What to produce
Retype all of the text in the data below word for word, leaving out the pictures.

Material supplied
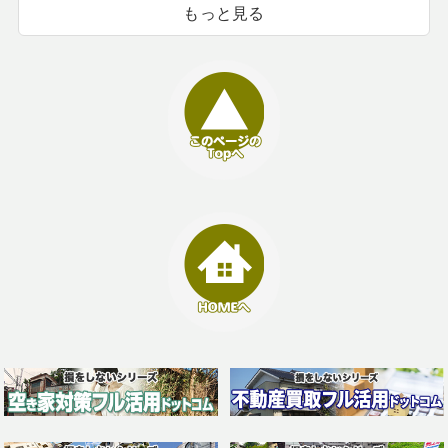
もっと見る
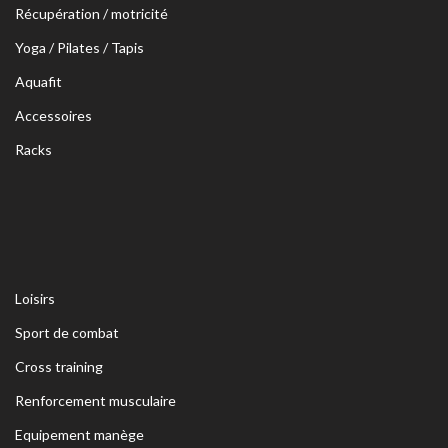
Récupération / motricité
Yoga / Pilates / Tapis
Aquafit
Accessoires
Racks
Loisirs
Sport de combat
Cross training
Renforcement musculaire
Equipement manège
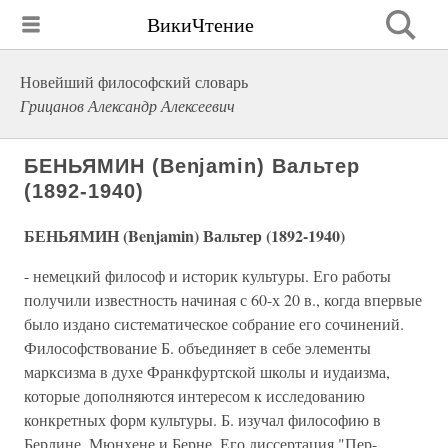
ВикиЧтение
Новейший философский словарь
Грицанов Александр Алексеевич
БЕНЬЯМИН (Benjamin) Вальтер
(1892-1940)
БЕНЬЯМИН (Benjamin) Вальтер (1892-1940)
- немецкий философ и историк культуры. Его работы
получили известность начиная с 60-х 20 в., когда впервые
было издано систематическое собрание его сочинений.
Философствование Б. объединяет в себе элементы
марксизма в духе Франкфуртской школы и иудаизма,
которые дополняются интересом к исследованию
конкретных форм культуры. Б. изучал философию в
Берлине, Мюнхене и Берне. Его диссертация "Пер-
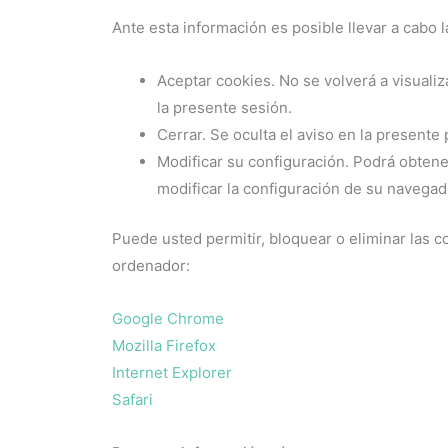
Ante esta información es posible llevar a cabo 
Aceptar cookies. No se volverá a visualiz
la presente sesión.
Cerrar. Se oculta el aviso en la presente 
Modificar su configuración. Podrá obtene
modificar la configuración de su navegad
Puede usted permitir, bloquear o eliminar las 
ordenador:
Google Chrome
Mozilla Firefox
Internet Explorer
Safari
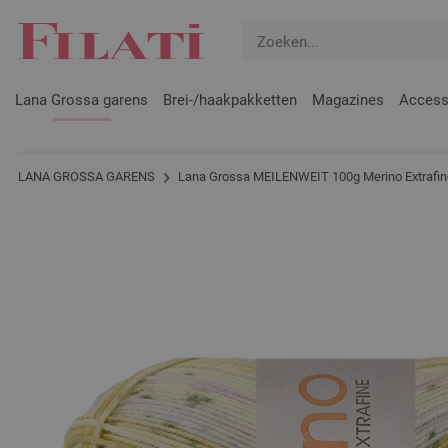
Lana Grossa garens
Brei-/haakpakketten
Magazines
Access
LANA GROSSA GARENS
Lana Grossa MEILENWEIT 100g Merino Extrafin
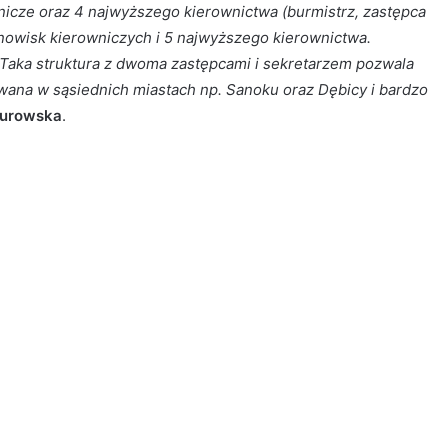
icze oraz 4 najwyższego kierownictwa (burmistrz, zastępca
tanowisk kierowniczych i 5 najwyższego kierownictwa.
Taka struktura z dwoma zastępcami i sekretarzem pozwala
wana w sąsiednich miastach np. Sanoku oraz Dębicy i bardzo
Kurowska
.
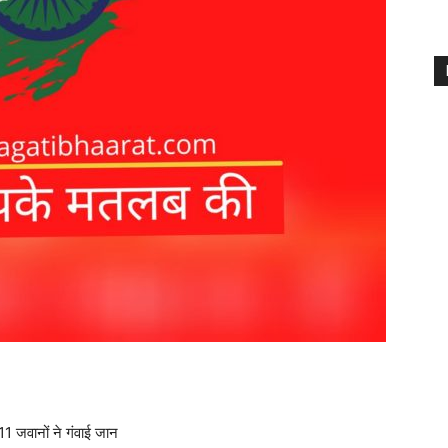
1 जवानों ने गंवाई जान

Solution
もっと見る
Récupération / motricité
Yoga / Pilates / Tapis
Aquafit
Accessoires
Racks
Loisirs
Sport de combat
Cross training
Renforcement musculaire
Equipement manège
ВикиЧтение
Новейший философский словарь
Грицанов Александр Алексеевич
БЕНЬЯМИН (Benjamin) Вальтер
(1892-1940)
БЕНЬЯМИН (Benjamin) Вальтер (1892-1940)
- немецкий философ и историк культуры. Его работы
получили известность начиная с 60-х 20 в., когда впервые
было издано систематическое собрание его сочинений.
Философствование Б. объединяет в себе элементы
марксизма в духе Франкфуртской школы и иудаизма,
которые дополняются интересом к исследованию
конкретных форм культуры. Б. изучал философию в
Берлине, Мюнхене и Берне. Его диссертация "Пер-
Ante esta información es posible llevar a cabo 
Aceptar cookies. No se volverá a visualiz
la presente sesión.
Cerrar. Se oculta el aviso en la presente 
Modificar su configuración. Podrá obtene
modificar la configuración de su navegad
Puede usted permitir, bloquear o eliminar las 
ordenador:
Google Chrome
Mozilla Firefox
Internet Explorer
Safari
Lana Grossa garens
Brei-/haakpakketten
Magazines
Access
LANA GROSSA GARENS
Lana Grossa MEILENWEIT 100g Merino Extrafin
icze oraz 4 najwyższego kierownictwa (burmistrz, zastępca
tanowisk kierowniczych i 5 najwyższego kierownictwa.
Taka struktura z dwoma zastępcami i sekretarzem pozwala
wana w sąsiednich miastach np. Sanoku oraz Dębicy i bardzo
Kurowska
.
1 जवानों ने गंवाई जान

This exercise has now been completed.